Your instructions
Drop every picture and give the entries back exactly.

Images with keypoint coordinates
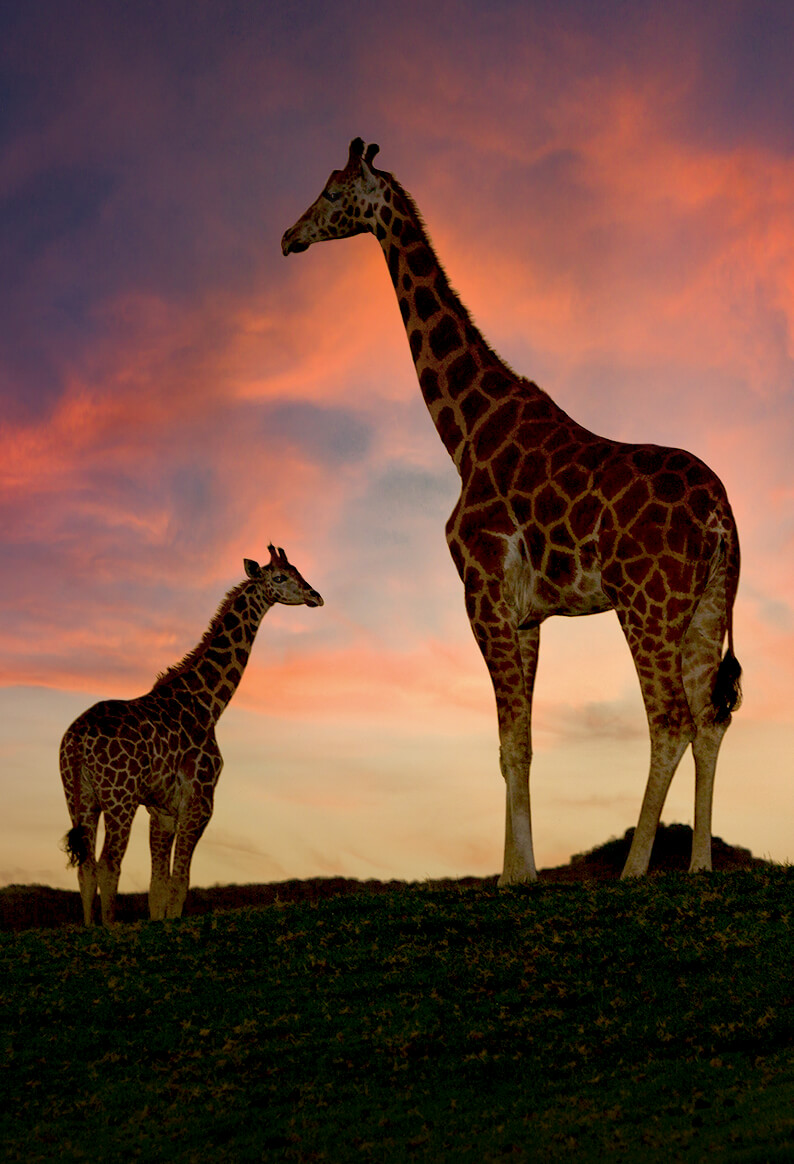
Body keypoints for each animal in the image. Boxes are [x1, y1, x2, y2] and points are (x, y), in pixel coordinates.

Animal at [60, 547, 323, 926]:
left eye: (297, 570)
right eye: (279, 577)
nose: (315, 596)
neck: (209, 703)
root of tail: (77, 741)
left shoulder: (162, 810)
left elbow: (158, 886)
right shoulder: (199, 801)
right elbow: (180, 882)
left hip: (79, 799)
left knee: (86, 868)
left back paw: (91, 928)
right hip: (119, 797)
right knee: (109, 865)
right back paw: (110, 929)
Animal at [281, 136, 740, 879]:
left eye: (331, 191)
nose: (289, 238)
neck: (465, 433)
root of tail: (723, 516)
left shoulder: (482, 595)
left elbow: (507, 744)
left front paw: (510, 875)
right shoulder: (527, 616)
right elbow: (520, 744)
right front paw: (519, 871)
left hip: (647, 603)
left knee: (670, 718)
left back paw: (633, 870)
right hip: (707, 605)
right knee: (710, 717)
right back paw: (698, 865)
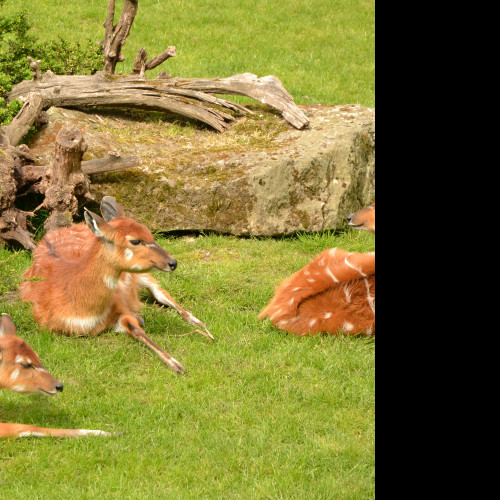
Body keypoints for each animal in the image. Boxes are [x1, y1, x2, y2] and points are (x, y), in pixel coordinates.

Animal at [20, 197, 213, 374]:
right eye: (135, 241)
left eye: (150, 233)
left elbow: (137, 328)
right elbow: (135, 328)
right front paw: (177, 365)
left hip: (141, 275)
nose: (173, 262)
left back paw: (199, 323)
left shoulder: (119, 305)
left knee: (161, 292)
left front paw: (177, 364)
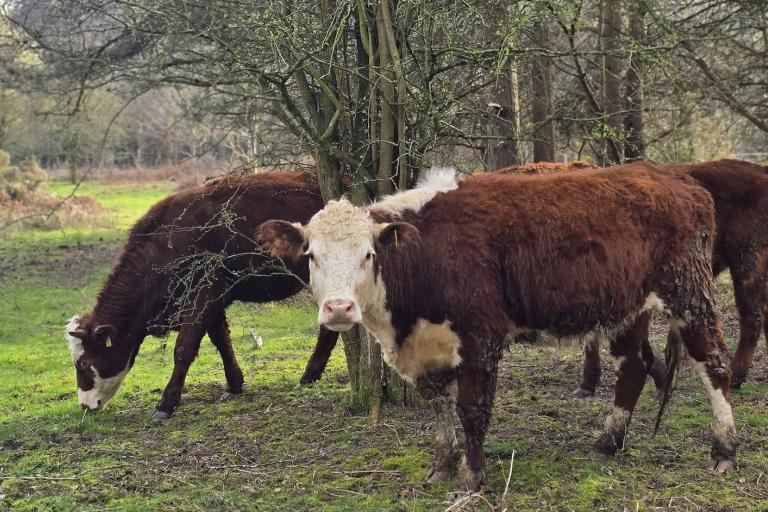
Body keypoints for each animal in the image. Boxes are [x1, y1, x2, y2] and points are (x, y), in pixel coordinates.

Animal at [66, 171, 339, 419]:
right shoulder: (213, 299)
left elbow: (184, 348)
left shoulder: (203, 294)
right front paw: (235, 383)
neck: (168, 242)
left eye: (83, 363)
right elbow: (221, 339)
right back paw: (311, 374)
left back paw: (310, 373)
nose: (84, 405)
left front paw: (166, 403)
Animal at [256, 163, 737, 491]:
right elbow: (439, 408)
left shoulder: (479, 337)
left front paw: (471, 479)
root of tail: (675, 177)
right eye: (311, 255)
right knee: (633, 367)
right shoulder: (428, 349)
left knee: (713, 366)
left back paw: (724, 451)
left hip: (689, 294)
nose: (338, 308)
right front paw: (440, 467)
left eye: (369, 254)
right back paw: (607, 442)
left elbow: (471, 409)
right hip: (628, 308)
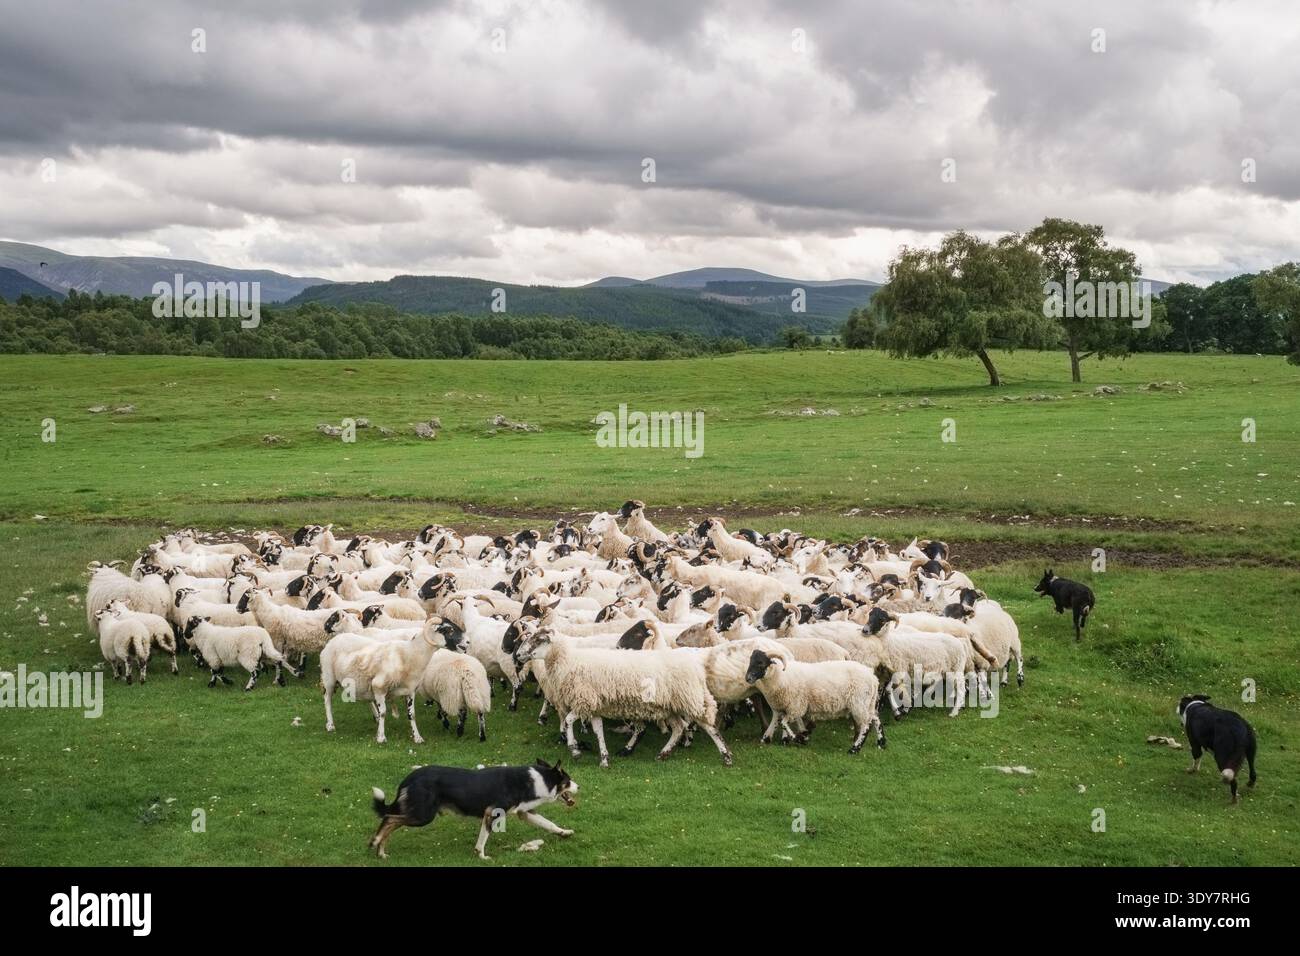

Reply to the exercise
Body keypoints for each animal in the image. Boxes are [x1, y1, x2, y2] and points are (x, y), in pixel coordinates.

Animal at [60, 547, 323, 926]:
left eye: (297, 570)
right eye: (279, 577)
nose: (315, 596)
neck: (209, 703)
root of tail: (77, 741)
left shoulder: (162, 810)
left elbow: (158, 886)
right shoulder: (199, 801)
right elbow: (180, 882)
left hip: (79, 799)
left knee: (86, 868)
left back paw: (91, 928)
right hip: (119, 797)
right knee: (109, 865)
right back paw: (110, 929)
Animal at [281, 136, 740, 879]:
left eye: (331, 191)
nose: (289, 238)
neck: (465, 433)
root of tail: (723, 516)
left shoulder: (482, 595)
left elbow: (507, 744)
left front paw: (510, 875)
right shoulder: (527, 616)
right elbow: (520, 744)
right front paw: (519, 871)
left hip: (647, 603)
left knee: (670, 718)
left back paw: (633, 870)
right hip: (707, 605)
right knee: (710, 717)
right back paw: (698, 865)
Body keypoints for each animal in the image. Boxes are [x1, y1, x2, y2] and points are (x, y), in pixel coordinates.

Animal at [20, 197, 213, 374]:
right eye: (135, 241)
left eye: (150, 233)
left elbow: (137, 328)
right elbow: (135, 328)
right front paw: (177, 365)
left hip: (141, 275)
nose: (173, 262)
left back paw: (199, 323)
left shoulder: (119, 305)
left knee: (161, 292)
left front paw: (177, 364)
Body keypoints for each animal in the image. Boxes are [x1, y1, x2, y2] and points are (x, y), in pixel coordinates.

Animal at [66, 171, 339, 419]:
right shoulder: (213, 299)
left elbow: (184, 348)
left shoulder: (203, 294)
right front paw: (235, 383)
neck: (168, 242)
left eye: (83, 363)
right elbow: (221, 339)
right back paw: (311, 374)
left back paw: (310, 373)
nose: (84, 405)
left front paw: (166, 403)
Animal at [256, 163, 737, 491]:
right elbow: (439, 408)
left shoulder: (479, 337)
left front paw: (471, 479)
root of tail: (675, 177)
right eye: (311, 255)
right knee: (633, 367)
right shoulder: (428, 349)
left knee: (713, 366)
left back paw: (724, 451)
left hip: (689, 294)
nose: (338, 308)
right front paw: (440, 467)
left eye: (369, 254)
right back paw: (607, 442)
left elbow: (471, 409)
right hip: (628, 308)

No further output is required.